Darüber hinaus soll die Bundesagentur für Arbeit in Bundesagentur für Arbeit und Qualifizierung umbenannt werden. Nahles rechnet grob mit Gesamtkosten von einer Milliarde Euro, die die Ausweitung des ALG I auf mehr Anspruchsberechtigte und zusätzliche Qualifizierungsmaßnahmen kosten würden.

ALG Q: Zustimmung und Kritik

Gewerkschaften wie Verdi begrüßen die von SPD-Kanzlerkandidat Martin Schulz initiierten Pläne. So sagte Verdi-Chef Frank Bsirske, dies sei ein Schritt in die richtige Richtung. Der Deutsche Gewerkschaftsbund teilte dem Tagesspiegel mit, dass die SPD damit "einen Kardinalfehler der Agenda 2010 korrigiert, bei der die Arbeitslosen immer nur gefordert, aber nie ausreichend gefördert wurden."

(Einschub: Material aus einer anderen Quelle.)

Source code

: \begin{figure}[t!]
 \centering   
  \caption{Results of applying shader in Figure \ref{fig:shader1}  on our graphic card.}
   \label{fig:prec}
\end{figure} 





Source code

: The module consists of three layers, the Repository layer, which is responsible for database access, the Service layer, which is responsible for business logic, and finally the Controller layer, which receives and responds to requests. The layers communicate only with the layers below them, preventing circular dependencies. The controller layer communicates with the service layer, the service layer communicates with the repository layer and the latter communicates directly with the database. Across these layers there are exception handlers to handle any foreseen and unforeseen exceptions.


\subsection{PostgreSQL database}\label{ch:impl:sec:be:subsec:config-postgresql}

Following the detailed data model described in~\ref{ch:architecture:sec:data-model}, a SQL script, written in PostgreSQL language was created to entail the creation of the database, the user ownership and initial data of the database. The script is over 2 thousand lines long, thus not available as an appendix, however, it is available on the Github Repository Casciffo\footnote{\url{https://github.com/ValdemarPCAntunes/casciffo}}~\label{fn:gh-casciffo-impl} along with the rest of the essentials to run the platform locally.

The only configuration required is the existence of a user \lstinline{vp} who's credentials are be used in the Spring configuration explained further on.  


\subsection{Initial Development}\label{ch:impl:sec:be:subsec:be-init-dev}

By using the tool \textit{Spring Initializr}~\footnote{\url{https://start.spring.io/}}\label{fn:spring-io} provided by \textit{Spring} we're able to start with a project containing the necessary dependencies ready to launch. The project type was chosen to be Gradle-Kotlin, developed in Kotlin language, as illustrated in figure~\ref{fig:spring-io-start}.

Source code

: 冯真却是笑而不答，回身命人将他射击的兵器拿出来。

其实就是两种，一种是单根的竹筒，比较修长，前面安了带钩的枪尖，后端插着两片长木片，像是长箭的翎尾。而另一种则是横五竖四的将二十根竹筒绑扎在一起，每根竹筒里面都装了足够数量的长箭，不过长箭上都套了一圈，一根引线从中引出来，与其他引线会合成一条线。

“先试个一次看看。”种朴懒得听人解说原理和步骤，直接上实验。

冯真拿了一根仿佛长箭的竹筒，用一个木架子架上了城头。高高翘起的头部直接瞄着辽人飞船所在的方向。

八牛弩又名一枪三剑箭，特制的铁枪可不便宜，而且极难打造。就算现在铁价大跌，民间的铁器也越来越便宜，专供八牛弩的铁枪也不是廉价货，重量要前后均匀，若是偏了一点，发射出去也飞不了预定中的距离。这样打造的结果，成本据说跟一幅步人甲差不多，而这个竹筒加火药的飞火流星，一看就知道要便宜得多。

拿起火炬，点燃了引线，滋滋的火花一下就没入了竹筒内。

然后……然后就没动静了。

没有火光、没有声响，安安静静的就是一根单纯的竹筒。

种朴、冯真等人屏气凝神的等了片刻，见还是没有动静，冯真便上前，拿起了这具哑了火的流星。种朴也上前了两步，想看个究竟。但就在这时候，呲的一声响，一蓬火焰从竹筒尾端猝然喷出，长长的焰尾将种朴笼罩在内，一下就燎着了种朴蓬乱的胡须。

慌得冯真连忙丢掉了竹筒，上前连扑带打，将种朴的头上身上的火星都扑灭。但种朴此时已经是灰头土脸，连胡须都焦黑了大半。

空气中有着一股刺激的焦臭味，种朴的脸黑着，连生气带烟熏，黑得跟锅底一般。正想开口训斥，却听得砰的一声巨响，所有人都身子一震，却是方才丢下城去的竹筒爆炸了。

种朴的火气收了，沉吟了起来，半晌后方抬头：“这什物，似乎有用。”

Kritik kommt dagegen unter anderem vom Koalitionspartner CDU/CSU. So sieht der stellvertretende Vorsitzende der CSU-Landesgruppe, Hans Michelbach, das Vorhaben als völlig realitätsfern. Durch das verlängerte Arbeitslosengeld würden die Pläne der SPD eine Frührente mit 58 Jahren durch die Hintertür schaffen. Das sei weder finanzierbar noch verhelfe es älteren Arbeitslosen zu einem neuen Arbeitsplatz.